**TASK TO CARRY OUT**
Copy out, unchanged, the part of the items that opens with the line containing "subtitle Note [106, 394, 1093, 447]" and closes with the line containing "text The grave", both lines included.

Annotated element listings:
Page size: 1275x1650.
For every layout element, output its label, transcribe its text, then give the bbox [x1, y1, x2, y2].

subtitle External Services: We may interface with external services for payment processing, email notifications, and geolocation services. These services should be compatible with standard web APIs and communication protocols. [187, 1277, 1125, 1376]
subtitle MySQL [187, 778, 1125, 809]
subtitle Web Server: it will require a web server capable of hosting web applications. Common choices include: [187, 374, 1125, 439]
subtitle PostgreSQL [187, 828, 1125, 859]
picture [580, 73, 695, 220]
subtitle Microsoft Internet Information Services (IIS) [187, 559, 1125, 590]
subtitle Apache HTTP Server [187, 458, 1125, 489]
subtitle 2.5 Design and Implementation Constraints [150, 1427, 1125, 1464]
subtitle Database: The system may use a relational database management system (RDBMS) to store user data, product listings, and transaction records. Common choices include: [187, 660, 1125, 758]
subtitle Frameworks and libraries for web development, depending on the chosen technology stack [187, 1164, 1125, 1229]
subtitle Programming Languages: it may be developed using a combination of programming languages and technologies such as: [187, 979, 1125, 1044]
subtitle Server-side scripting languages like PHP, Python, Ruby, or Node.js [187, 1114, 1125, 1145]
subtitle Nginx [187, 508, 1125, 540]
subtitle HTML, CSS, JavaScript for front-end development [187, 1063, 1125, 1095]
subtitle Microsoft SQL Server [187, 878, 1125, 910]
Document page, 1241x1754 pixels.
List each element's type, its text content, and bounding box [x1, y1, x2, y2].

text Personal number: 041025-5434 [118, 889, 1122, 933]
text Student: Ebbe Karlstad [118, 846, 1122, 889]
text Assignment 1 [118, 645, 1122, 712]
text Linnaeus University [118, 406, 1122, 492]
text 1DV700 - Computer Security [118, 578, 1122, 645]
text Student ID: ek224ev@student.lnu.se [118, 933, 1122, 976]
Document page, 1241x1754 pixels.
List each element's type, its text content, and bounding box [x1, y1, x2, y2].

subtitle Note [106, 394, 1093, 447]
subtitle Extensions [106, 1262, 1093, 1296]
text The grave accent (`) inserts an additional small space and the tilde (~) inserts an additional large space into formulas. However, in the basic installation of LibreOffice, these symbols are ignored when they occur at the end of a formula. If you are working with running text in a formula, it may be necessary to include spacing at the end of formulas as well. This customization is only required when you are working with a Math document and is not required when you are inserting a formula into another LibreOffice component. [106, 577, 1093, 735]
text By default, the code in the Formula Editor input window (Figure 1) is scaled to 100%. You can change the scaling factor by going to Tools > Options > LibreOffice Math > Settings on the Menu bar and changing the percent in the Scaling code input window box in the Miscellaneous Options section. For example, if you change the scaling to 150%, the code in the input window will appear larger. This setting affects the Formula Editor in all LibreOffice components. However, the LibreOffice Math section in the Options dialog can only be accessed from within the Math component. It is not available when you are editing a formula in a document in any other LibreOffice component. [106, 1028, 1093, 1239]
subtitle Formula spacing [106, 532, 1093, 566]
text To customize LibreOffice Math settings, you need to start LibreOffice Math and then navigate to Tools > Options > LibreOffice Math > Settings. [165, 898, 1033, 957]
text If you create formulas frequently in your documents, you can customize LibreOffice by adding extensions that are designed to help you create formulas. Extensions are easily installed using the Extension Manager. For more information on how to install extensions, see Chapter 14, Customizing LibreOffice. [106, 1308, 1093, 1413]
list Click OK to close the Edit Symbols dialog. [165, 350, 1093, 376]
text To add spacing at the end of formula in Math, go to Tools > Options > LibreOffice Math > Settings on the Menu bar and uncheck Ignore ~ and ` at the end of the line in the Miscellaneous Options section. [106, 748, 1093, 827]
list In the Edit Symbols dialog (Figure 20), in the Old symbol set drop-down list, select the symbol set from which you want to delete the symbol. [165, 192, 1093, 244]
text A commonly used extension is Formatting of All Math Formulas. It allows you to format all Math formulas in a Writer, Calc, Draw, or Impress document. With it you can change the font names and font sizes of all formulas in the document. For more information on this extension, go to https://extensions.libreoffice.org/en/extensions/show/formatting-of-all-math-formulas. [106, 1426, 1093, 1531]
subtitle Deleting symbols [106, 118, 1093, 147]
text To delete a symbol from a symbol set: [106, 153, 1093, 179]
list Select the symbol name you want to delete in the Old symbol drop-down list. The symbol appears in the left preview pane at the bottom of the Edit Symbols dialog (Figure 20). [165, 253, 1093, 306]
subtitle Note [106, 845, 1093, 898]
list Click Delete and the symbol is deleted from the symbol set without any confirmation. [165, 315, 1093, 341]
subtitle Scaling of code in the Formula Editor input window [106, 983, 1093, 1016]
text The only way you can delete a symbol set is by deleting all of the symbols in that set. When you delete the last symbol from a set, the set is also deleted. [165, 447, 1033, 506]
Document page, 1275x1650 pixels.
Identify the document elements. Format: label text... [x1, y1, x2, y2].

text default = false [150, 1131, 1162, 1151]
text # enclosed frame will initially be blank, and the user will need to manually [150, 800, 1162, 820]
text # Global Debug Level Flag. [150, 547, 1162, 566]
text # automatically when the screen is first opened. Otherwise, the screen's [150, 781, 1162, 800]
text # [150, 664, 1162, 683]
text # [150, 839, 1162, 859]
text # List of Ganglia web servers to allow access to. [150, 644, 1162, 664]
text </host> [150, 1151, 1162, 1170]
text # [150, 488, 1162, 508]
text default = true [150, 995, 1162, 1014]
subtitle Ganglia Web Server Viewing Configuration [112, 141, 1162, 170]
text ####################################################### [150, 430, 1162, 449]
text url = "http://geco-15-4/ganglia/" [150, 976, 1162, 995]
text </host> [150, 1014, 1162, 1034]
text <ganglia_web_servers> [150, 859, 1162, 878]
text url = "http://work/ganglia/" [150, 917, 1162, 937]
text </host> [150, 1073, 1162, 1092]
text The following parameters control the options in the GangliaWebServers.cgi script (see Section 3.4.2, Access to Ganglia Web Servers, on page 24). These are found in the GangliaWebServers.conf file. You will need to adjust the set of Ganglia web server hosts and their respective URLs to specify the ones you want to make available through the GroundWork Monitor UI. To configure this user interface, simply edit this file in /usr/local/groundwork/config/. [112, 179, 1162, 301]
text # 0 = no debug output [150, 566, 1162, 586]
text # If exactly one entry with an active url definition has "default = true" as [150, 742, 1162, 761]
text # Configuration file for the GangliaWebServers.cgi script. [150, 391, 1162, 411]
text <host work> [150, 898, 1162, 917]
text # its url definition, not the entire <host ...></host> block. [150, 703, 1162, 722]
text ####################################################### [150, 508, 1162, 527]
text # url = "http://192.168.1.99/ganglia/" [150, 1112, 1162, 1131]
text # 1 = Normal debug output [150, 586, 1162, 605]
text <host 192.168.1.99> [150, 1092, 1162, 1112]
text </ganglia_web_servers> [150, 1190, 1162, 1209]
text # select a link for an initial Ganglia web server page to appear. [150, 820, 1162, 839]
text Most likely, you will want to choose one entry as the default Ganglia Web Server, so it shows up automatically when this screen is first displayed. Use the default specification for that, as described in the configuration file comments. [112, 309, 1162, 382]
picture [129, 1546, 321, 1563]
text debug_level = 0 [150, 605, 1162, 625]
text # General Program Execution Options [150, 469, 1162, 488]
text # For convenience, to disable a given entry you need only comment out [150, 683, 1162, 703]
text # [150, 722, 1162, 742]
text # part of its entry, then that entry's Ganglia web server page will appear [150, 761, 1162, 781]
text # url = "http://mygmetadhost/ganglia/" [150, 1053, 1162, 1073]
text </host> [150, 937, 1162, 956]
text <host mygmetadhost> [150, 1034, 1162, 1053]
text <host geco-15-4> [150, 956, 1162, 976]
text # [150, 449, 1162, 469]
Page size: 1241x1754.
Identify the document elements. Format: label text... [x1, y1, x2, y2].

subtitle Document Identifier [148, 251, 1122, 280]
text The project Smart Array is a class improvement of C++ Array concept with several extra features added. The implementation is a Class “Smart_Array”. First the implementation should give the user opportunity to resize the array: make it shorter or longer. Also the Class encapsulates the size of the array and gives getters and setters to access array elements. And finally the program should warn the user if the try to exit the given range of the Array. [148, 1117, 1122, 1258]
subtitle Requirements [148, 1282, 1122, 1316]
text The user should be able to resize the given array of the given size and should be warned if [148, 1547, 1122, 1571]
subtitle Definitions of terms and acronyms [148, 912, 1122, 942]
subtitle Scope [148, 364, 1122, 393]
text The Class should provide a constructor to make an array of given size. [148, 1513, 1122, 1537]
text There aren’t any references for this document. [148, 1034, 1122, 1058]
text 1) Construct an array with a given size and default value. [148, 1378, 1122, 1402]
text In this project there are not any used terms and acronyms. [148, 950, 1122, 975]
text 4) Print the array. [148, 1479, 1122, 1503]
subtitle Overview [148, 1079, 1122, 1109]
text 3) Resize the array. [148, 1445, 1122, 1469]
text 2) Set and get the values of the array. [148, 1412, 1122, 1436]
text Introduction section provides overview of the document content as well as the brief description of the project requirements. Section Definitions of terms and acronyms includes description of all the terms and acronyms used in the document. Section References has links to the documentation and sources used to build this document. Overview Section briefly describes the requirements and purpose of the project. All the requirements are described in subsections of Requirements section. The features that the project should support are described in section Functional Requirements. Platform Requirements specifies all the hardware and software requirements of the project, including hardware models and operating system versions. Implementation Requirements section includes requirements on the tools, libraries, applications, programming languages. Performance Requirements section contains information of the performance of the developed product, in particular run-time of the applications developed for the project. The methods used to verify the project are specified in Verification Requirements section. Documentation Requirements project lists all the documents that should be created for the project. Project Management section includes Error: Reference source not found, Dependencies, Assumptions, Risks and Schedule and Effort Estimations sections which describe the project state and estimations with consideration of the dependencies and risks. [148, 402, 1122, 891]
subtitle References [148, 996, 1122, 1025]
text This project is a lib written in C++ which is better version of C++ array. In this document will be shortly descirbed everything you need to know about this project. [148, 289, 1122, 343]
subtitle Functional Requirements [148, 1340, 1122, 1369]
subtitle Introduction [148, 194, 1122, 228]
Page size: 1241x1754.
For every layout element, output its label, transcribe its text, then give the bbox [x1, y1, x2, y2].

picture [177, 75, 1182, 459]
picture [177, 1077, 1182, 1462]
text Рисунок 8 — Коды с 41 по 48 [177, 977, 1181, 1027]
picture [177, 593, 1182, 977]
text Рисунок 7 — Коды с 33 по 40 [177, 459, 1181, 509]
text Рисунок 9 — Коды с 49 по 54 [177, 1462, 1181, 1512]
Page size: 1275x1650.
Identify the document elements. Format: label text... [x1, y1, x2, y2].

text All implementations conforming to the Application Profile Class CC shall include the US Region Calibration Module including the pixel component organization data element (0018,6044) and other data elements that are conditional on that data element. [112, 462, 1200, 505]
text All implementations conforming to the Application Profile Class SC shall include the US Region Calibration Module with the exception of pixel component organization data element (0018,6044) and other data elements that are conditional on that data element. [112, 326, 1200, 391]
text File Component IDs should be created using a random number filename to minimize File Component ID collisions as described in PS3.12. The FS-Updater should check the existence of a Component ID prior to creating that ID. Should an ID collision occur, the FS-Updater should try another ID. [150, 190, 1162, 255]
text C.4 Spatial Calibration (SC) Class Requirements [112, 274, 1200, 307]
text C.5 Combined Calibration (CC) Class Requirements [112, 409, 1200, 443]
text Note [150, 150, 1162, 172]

**SOLUTION FOR THIS EXERCISE**
subtitle Note [106, 394, 1093, 447]
subtitle Extensions [106, 1262, 1093, 1296]
text The grave accent (`) inserts an additional small space and the tilde (~) inserts an additional large space into formulas. However, in the basic installation of LibreOffice, these symbols are ignored when they occur at the end of a formula. If you are working with running text in a formula, it may be necessary to include spacing at the end of formulas as well. This customization is only required when you are working with a Math document and is not required when you are inserting a formula into another LibreOffice component. [106, 577, 1093, 735]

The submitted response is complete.